**Try it**
Could you rewrite the listing below with "Continue Reading" renamed to "Read More" and everything else left unchanged?

**Dataset records**

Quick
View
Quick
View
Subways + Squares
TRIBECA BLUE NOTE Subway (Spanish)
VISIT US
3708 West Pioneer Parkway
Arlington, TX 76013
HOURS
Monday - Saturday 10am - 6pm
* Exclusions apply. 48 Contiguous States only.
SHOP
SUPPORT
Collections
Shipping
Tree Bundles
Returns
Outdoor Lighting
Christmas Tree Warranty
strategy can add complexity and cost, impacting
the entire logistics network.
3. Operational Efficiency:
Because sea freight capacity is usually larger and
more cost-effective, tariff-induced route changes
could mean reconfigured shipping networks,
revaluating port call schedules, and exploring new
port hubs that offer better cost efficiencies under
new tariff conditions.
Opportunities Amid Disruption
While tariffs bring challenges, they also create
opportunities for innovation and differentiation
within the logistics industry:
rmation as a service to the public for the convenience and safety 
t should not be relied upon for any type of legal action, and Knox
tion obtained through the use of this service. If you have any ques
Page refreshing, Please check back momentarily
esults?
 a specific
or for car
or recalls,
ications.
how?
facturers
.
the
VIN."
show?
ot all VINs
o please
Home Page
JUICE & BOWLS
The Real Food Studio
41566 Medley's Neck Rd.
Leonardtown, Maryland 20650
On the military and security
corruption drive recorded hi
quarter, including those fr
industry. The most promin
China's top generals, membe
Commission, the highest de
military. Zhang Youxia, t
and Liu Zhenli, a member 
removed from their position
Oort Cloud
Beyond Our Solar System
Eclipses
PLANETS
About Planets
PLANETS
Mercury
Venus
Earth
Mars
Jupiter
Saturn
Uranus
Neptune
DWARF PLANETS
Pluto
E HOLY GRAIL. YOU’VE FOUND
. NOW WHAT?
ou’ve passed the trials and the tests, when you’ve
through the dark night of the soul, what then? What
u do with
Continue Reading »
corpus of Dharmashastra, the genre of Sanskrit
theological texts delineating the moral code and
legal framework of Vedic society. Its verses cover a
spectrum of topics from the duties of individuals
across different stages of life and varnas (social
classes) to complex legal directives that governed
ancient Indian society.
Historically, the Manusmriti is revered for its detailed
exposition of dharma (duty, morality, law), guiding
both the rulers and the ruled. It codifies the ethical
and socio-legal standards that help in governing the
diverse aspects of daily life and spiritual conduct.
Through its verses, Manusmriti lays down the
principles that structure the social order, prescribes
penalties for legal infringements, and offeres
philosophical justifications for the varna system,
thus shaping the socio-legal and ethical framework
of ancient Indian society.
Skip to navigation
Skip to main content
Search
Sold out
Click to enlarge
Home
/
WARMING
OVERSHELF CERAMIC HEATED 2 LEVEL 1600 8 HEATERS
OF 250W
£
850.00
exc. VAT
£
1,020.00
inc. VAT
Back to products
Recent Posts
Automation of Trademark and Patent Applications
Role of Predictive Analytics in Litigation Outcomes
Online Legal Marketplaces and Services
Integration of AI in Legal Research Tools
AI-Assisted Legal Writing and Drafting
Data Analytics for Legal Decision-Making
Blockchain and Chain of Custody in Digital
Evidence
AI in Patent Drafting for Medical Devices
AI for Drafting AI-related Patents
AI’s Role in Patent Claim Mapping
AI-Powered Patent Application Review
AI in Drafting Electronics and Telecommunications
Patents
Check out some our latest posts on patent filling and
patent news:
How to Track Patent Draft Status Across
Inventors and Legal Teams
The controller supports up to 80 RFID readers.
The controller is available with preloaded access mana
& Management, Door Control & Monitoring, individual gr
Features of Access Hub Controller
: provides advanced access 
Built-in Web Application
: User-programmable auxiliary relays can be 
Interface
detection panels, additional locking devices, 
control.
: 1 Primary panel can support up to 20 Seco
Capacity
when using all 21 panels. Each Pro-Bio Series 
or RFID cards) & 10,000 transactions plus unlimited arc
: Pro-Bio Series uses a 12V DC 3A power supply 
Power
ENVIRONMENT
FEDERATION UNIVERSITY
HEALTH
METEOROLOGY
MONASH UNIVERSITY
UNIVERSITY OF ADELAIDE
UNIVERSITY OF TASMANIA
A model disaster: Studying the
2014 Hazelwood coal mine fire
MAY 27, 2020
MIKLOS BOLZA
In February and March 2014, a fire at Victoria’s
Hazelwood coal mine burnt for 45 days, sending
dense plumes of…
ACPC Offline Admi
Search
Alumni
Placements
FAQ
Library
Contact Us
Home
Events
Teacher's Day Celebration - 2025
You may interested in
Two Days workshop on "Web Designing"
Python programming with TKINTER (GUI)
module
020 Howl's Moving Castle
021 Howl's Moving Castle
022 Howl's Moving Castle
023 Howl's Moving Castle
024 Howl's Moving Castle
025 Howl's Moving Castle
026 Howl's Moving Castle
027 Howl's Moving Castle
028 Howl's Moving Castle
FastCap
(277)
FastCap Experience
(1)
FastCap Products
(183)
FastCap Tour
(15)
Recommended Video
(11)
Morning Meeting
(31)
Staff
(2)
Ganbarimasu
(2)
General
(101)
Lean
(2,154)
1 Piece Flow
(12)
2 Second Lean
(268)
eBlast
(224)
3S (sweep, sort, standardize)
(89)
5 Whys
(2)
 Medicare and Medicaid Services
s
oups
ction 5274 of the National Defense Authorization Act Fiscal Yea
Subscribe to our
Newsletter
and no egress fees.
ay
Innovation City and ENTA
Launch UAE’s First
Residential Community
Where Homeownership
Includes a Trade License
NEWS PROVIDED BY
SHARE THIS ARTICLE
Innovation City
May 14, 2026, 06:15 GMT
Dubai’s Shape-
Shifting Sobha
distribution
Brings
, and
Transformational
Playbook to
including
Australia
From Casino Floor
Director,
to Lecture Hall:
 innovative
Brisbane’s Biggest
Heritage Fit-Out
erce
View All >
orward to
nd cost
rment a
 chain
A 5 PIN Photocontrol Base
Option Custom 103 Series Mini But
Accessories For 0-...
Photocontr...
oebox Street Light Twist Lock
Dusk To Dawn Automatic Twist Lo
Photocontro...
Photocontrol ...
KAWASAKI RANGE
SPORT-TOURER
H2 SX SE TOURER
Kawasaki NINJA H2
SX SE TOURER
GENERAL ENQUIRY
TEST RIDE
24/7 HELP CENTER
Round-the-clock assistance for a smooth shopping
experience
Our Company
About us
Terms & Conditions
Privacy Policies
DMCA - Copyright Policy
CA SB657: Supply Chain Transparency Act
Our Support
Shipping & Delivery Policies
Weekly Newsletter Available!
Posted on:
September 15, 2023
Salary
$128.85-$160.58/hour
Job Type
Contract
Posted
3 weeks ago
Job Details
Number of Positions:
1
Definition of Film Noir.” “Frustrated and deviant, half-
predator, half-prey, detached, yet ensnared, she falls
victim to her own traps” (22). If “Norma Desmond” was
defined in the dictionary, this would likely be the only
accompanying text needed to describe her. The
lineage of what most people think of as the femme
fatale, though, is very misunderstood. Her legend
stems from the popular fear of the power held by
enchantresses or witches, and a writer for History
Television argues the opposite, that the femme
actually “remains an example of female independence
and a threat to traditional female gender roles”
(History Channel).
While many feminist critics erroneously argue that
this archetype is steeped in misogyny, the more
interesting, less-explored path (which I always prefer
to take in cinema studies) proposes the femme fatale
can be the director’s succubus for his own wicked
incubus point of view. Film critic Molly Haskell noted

**Task answer**
Quick
View
Quick
View
Subways + Squares
TRIBECA BLUE NOTE Subway (Spanish)
VISIT US
3708 West Pioneer Parkway
Arlington, TX 76013
HOURS
Monday - Saturday 10am - 6pm
* Exclusions apply. 48 Contiguous States only.
SHOP
SUPPORT
Collections
Shipping
Tree Bundles
Returns
Outdoor Lighting
Christmas Tree Warranty
strategy can add complexity and cost, impacting
the entire logistics network.
3. Operational Efficiency:
Because sea freight capacity is usually larger and
more cost-effective, tariff-induced route changes
could mean reconfigured shipping networks,
revaluating port call schedules, and exploring new
port hubs that offer better cost efficiencies under
new tariff conditions.
Opportunities Amid Disruption
While tariffs bring challenges, they also create
opportunities for innovation and differentiation
within the logistics industry:
rmation as a service to the public for the convenience and safety 
t should not be relied upon for any type of legal action, and Knox
tion obtained through the use of this service. If you have any ques
Page refreshing, Please check back momentarily
esults?
 a specific
or for car
or recalls,
ications.
how?
facturers
.
the
VIN."
show?
ot all VINs
o please
Home Page
JUICE & BOWLS
The Real Food Studio
41566 Medley's Neck Rd.
Leonardtown, Maryland 20650
On the military and security
corruption drive recorded hi
quarter, including those fr
industry. The most promin
China's top generals, membe
Commission, the highest de
military. Zhang Youxia, t
and Liu Zhenli, a member 
removed from their position
Oort Cloud
Beyond Our Solar System
Eclipses
PLANETS
About Planets
PLANETS
Mercury
Venus
Earth
Mars
Jupiter
Saturn
Uranus
Neptune
DWARF PLANETS
Pluto
E HOLY GRAIL. YOU’VE FOUND
. NOW WHAT?
ou’ve passed the trials and the tests, when you’ve
through the dark night of the soul, what then? What
u do with
Read More »
corpus of Dharmashastra, the genre of Sanskrit
theological texts delineating the moral code and
legal framework of Vedic society. Its verses cover a
spectrum of topics from the duties of individuals
across different stages of life and varnas (social
classes) to complex legal directives that governed
ancient Indian society.
Historically, the Manusmriti is revered for its detailed
exposition of dharma (duty, morality, law), guiding
both the rulers and the ruled. It codifies the ethical
and socio-legal standards that help in governing the
diverse aspects of daily life and spiritual conduct.
Through its verses, Manusmriti lays down the
principles that structure the social order, prescribes
penalties for legal infringements, and offeres
philosophical justifications for the varna system,
thus shaping the socio-legal and ethical framework
of ancient Indian society.
Skip to navigation
Skip to main content
Search
Sold out
Click to enlarge
Home
/
WARMING
OVERSHELF CERAMIC HEATED 2 LEVEL 1600 8 HEATERS
OF 250W
£
850.00
exc. VAT
£
1,020.00
inc. VAT
Back to products
Recent Posts
Automation of Trademark and Patent Applications
Role of Predictive Analytics in Litigation Outcomes
Online Legal Marketplaces and Services
Integration of AI in Legal Research Tools
AI-Assisted Legal Writing and Drafting
Data Analytics for Legal Decision-Making
Blockchain and Chain of Custody in Digital
Evidence
AI in Patent Drafting for Medical Devices
AI for Drafting AI-related Patents
AI’s Role in Patent Claim Mapping
AI-Powered Patent Application Review
AI in Drafting Electronics and Telecommunications
Patents
Check out some our latest posts on patent filling and
patent news:
How to Track Patent Draft Status Across
Inventors and Legal Teams
The controller supports up to 80 RFID readers.
The controller is available with preloaded access mana
& Management, Door Control & Monitoring, individual gr
Features of Access Hub Controller
: provides advanced access 
Built-in Web Application
: User-programmable auxiliary relays can be 
Interface
detection panels, additional locking devices, 
control.
: 1 Primary panel can support up to 20 Seco
Capacity
when using all 21 panels. Each Pro-Bio Series 
or RFID cards) & 10,000 transactions plus unlimited arc
: Pro-Bio Series uses a 12V DC 3A power supply 
Power
ENVIRONMENT
FEDERATION UNIVERSITY
HEALTH
METEOROLOGY
MONASH UNIVERSITY
UNIVERSITY OF ADELAIDE
UNIVERSITY OF TASMANIA
A model disaster: Studying the
2014 Hazelwood coal mine fire
MAY 27, 2020
MIKLOS BOLZA
In February and March 2014, a fire at Victoria’s
Hazelwood coal mine burnt for 45 days, sending
dense plumes of…
ACPC Offline Admi
Search
Alumni
Placements
FAQ
Library
Contact Us
Home
Events
Teacher's Day Celebration - 2025
You may interested in
Two Days workshop on "Web Designing"
Python programming with TKINTER (GUI)
module
020 Howl's Moving Castle
021 Howl's Moving Castle
022 Howl's Moving Castle
023 Howl's Moving Castle
024 Howl's Moving Castle
025 Howl's Moving Castle
026 Howl's Moving Castle
027 Howl's Moving Castle
028 Howl's Moving Castle
FastCap
(277)
FastCap Experience
(1)
FastCap Products
(183)
FastCap Tour
(15)
Recommended Video
(11)
Morning Meeting
(31)
Staff
(2)
Ganbarimasu
(2)
General
(101)
Lean
(2,154)
1 Piece Flow
(12)
2 Second Lean
(268)
eBlast
(224)
3S (sweep, sort, standardize)
(89)
5 Whys
(2)
 Medicare and Medicaid Services
s
oups
ction 5274 of the National Defense Authorization Act Fiscal Yea
Subscribe to our
Newsletter
and no egress fees.
ay
Innovation City and ENTA
Launch UAE’s First
Residential Community
Where Homeownership
Includes a Trade License
NEWS PROVIDED BY
SHARE THIS ARTICLE
Innovation City
May 14, 2026, 06:15 GMT
Dubai’s Shape-
Shifting Sobha
distribution
Brings
, and
Transformational
Playbook to
including
Australia
From Casino Floor
Director,
to Lecture Hall:
 innovative
Brisbane’s Biggest
Heritage Fit-Out
erce
View All >
orward to
nd cost
rment a
 chain
A 5 PIN Photocontrol Base
Option Custom 103 Series Mini But
Accessories For 0-...
Photocontr...
oebox Street Light Twist Lock
Dusk To Dawn Automatic Twist Lo
Photocontro...
Photocontrol ...
KAWASAKI RANGE
SPORT-TOURER
H2 SX SE TOURER
Kawasaki NINJA H2
SX SE TOURER
GENERAL ENQUIRY
TEST RIDE
24/7 HELP CENTER
Round-the-clock assistance for a smooth shopping
experience
Our Company
About us
Terms & Conditions
Privacy Policies
DMCA - Copyright Policy
CA SB657: Supply Chain Transparency Act
Our Support
Shipping & Delivery Policies
Weekly Newsletter Available!
Posted on:
September 15, 2023
Salary
$128.85-$160.58/hour
Job Type
Contract
Posted
3 weeks ago
Job Details
Number of Positions:
1
Definition of Film Noir.” “Frustrated and deviant, half-
predator, half-prey, detached, yet ensnared, she falls
victim to her own traps” (22). If “Norma Desmond” was
defined in the dictionary, this would likely be the only
accompanying text needed to describe her. The
lineage of what most people think of as the femme
fatale, though, is very misunderstood. Her legend
stems from the popular fear of the power held by
enchantresses or witches, and a writer for History
Television argues the opposite, that the femme
actually “remains an example of female independence
and a threat to traditional female gender roles”
(History Channel).
While many feminist critics erroneously argue that
this archetype is steeped in misogyny, the more
interesting, less-explored path (which I always prefer
to take in cinema studies) proposes the femme fatale
can be the director’s succubus for his own wicked
incubus point of view. Film critic Molly Haskell noted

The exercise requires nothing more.